Building Organization-Wide Data Literacy
Since the business case for data literacy is clear, how can you build a culture that encourages and supports data literacy in your organization? Here are some steps to start your journey:
1. Assess your current level of data literacy. Gartner suggests the following questions to get you started:
- How many people in your business do you think can interpret straightforward statistical operations such as correlations or judge averages?
- How many managers are able to construct a business case based on concrete, accurate, and relevant numbers?
- How many managers can explain the output of their systems or processes?
- How many data scientists can explain the output of their machine learning algorithms?
- How many of your customers can truly appreciate and internalize the essence of the data you share with them?
2. Develop goals and objectives based on your current and desired levels of data literacy. Prioritize areas of the business where increased use of data can have a significant impact and concentrate on those areas first. Detail for employees the desirable skills, abilities, and level of data literacy required for their unique roles.
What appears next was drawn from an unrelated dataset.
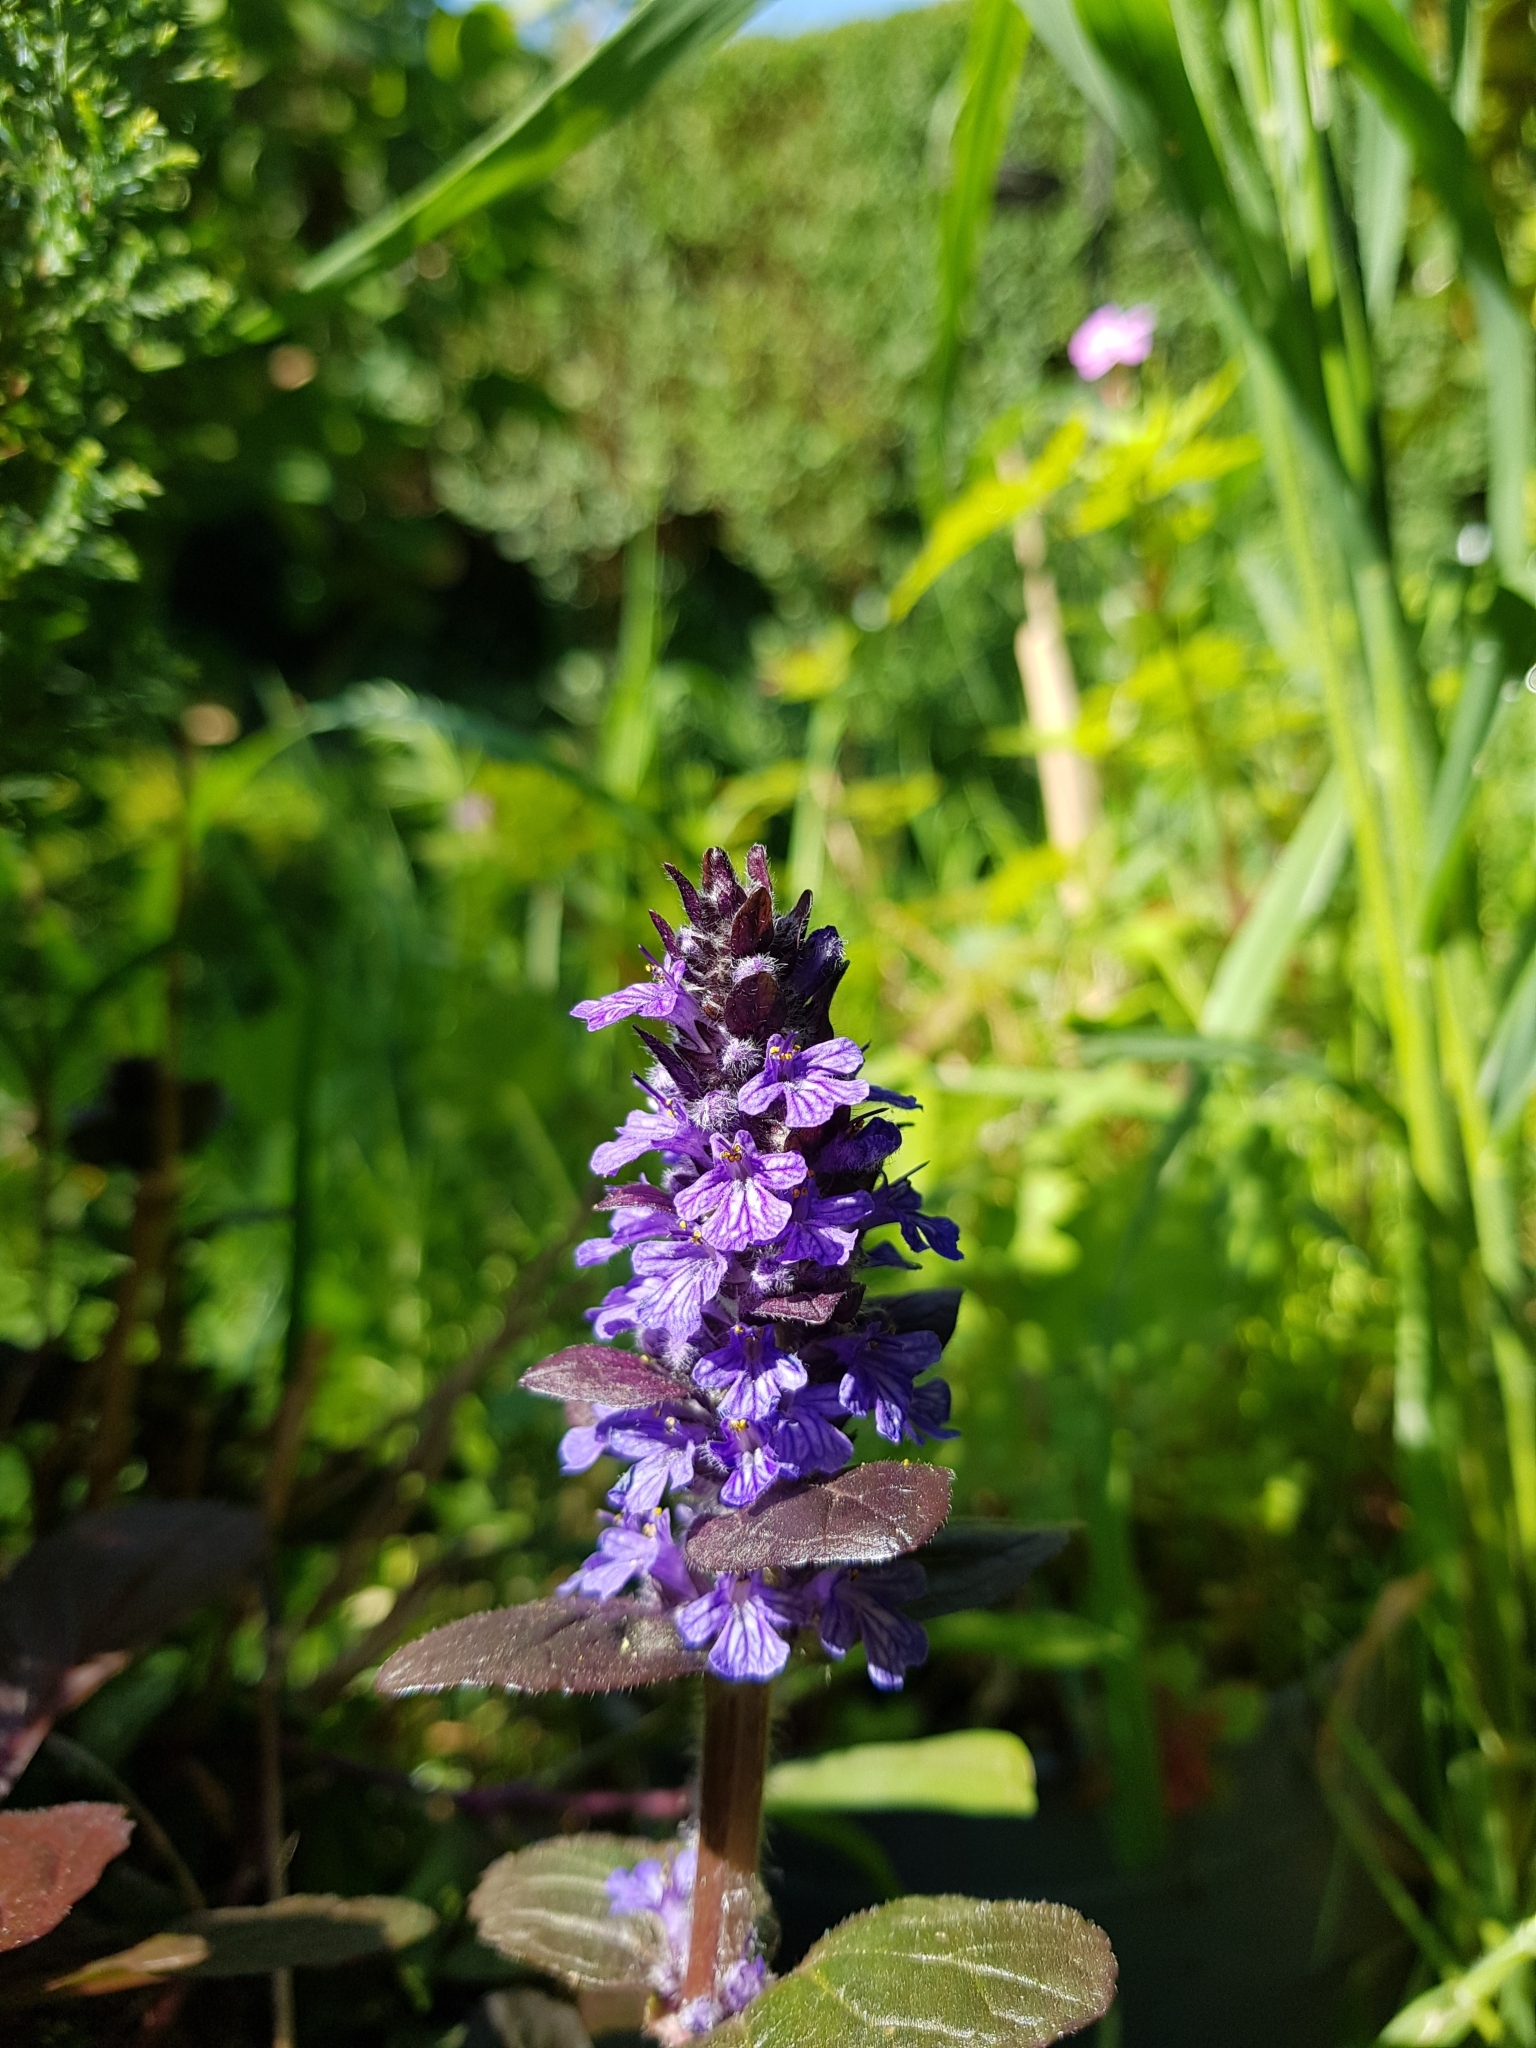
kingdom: Plantae
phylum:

3. Create a data literacy program that provides essential tools and training organization-wide. Ensure that employees have the tools and training they need to reach the desired level of data literacy for their job. Build flexibility into your processes to allow employees the time needed to practice data skills and become proficient at using data to make daily business decisions. Include in your literacy program sufficient follow-up measures to track and monitor progress toward data literacy on an individual and organizational level to ensure that your program is working properly.
Barriers to Data Literacy
In most discussions about data literacy, the lion’s share of attention is focused on users. After all, the term implies that certain skills must be cultivated within your workforce. In order to build data literacy within your company, though, it’s important to create an environment where it can flourish. Here are some of the barriers that stand in the way of strong data literacy, and what you can do about them:
- Poor data quality. It’s an unfortunate fact of life that data quality erodes over time. Consider a typical customer database, for example. Customers relocate, change their names, and eventually cease to exist. Data entry errors are inevitable. Business rules aren’t always enforced when new records are created. Duplicate data across two or more data silos can become out of sync. To achieve good data quality consistently, it must be managed proactively. Accomplishing that at scale requires enterprise-grade data quality tools.
- Data silos. Lack of integration is a problem in most organizations, as multiple systems house different data sets, which are difficult to synchronize and harmonize. Reliable, scalable, and flexible data integration tools allow enterprises to adapt as new systems and data sources are brought on line.
- Missing context. Data without context has little value. A company that stores baseline information about its customers has a limited view of its clientele. When location context, mobility data, and demographic information are added to the mix, users can gain a rich 360° view of their customers and other members of their target audience.
The ultimate goal of data literacy is to provide a framework for data-driven decision-making for your organization. It stands to reason, then, that your data must first have accuracy, consistency, and context. Otherwise, no matter how data literate your workforce is, your decisions will be skewed badly.